## WHAT YOU SHOULD DO
Tell whether each statement agrees with the passage on Barack Obama, answering yes or no and quoting the passage's deciding words: (a) Obama's 2000 run for a congressional seat went badly; (b) Artur Davis is a congressman from Illinois; (c) Rahm Emanuel heads the Democratic Congressional Campaign Committee.

## ARTICLE
* * *

And to a younger generation of black politicians, Obama is the embodiment of progress, advancement, hope. Before July of 2004, no one had even heard of Barack Obama. He was a promising but modest figure in Illinois politics, a seven-year veteran of the state senate who’d already made one disastrous attempt for a congressional seat in 2000. But in 2004, he made a longshot bid to run for an open Senate seat. In small towns where the typical response to a person of color was to roll up the car windows, people came pouring out to hear Obama speak. He was immensely popular in both the suburbs of Chicago and the city’s whitest wards. “Twenty years ago, if I’d said there would be lawn signs with pictures of an African-American—with an African surname—all over my district on the northwest side of Chicago, people would have had me tested for drugs,” says Rahm Emanuel, head of the Democratic Congressional Campaign Committee. “Yet there they were.”
“Barack, I think, represents a point of transition,” says Artur Davis, a 38-year-old African-American congressman from Alabama and former law-school classmate of Obama’s. “This is the first generation of African-American politicians who essentially have the same aspirations as their white compatriots. A 25-year-old black kid today who’s talented, who’s well educated, and who’s interested in politics wants to be president—and doesn’t view that as some bizarre goal. That’s what I think Barack will represent: the leading edge of the generation of African-American politicians for whom there are no glass ceilings.”

* * *

## PROVIDED DATA
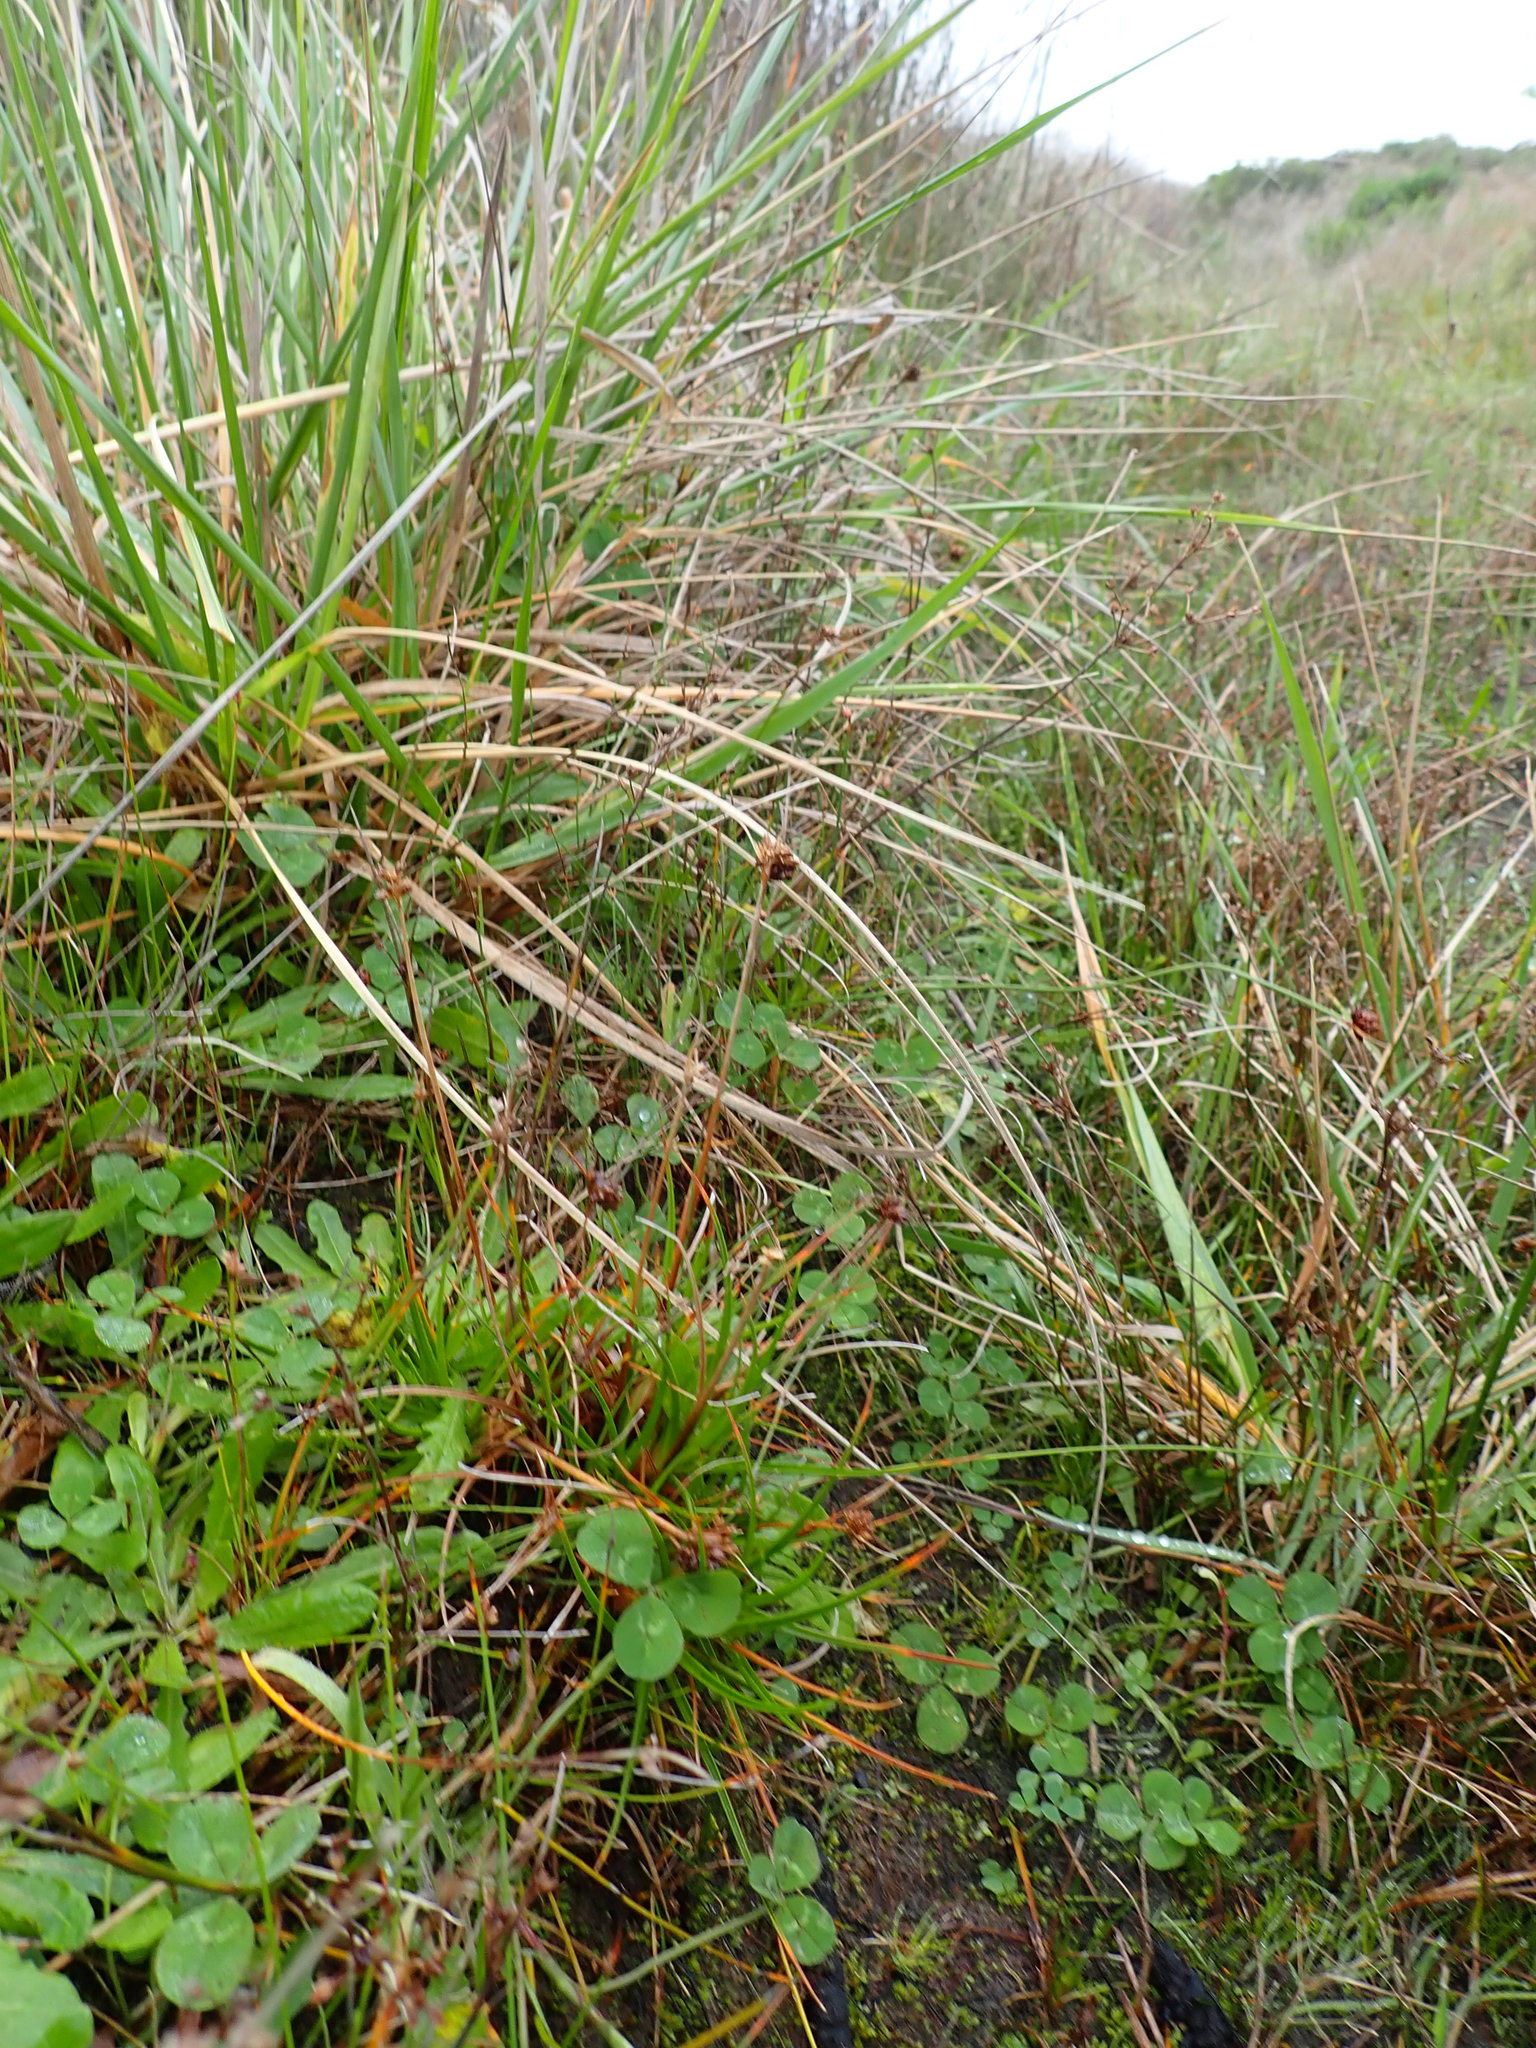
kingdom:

* * *

## EXERCISE RESULT
(a) Yes: "already made one disastrous attempt for a congressional seat in 2000."
(b) No: "a 38-year-old African-American congressman from Alabama."
(c) Yes: "says Rahm Emanuel, head of the Democratic Congressional Campaign Committee."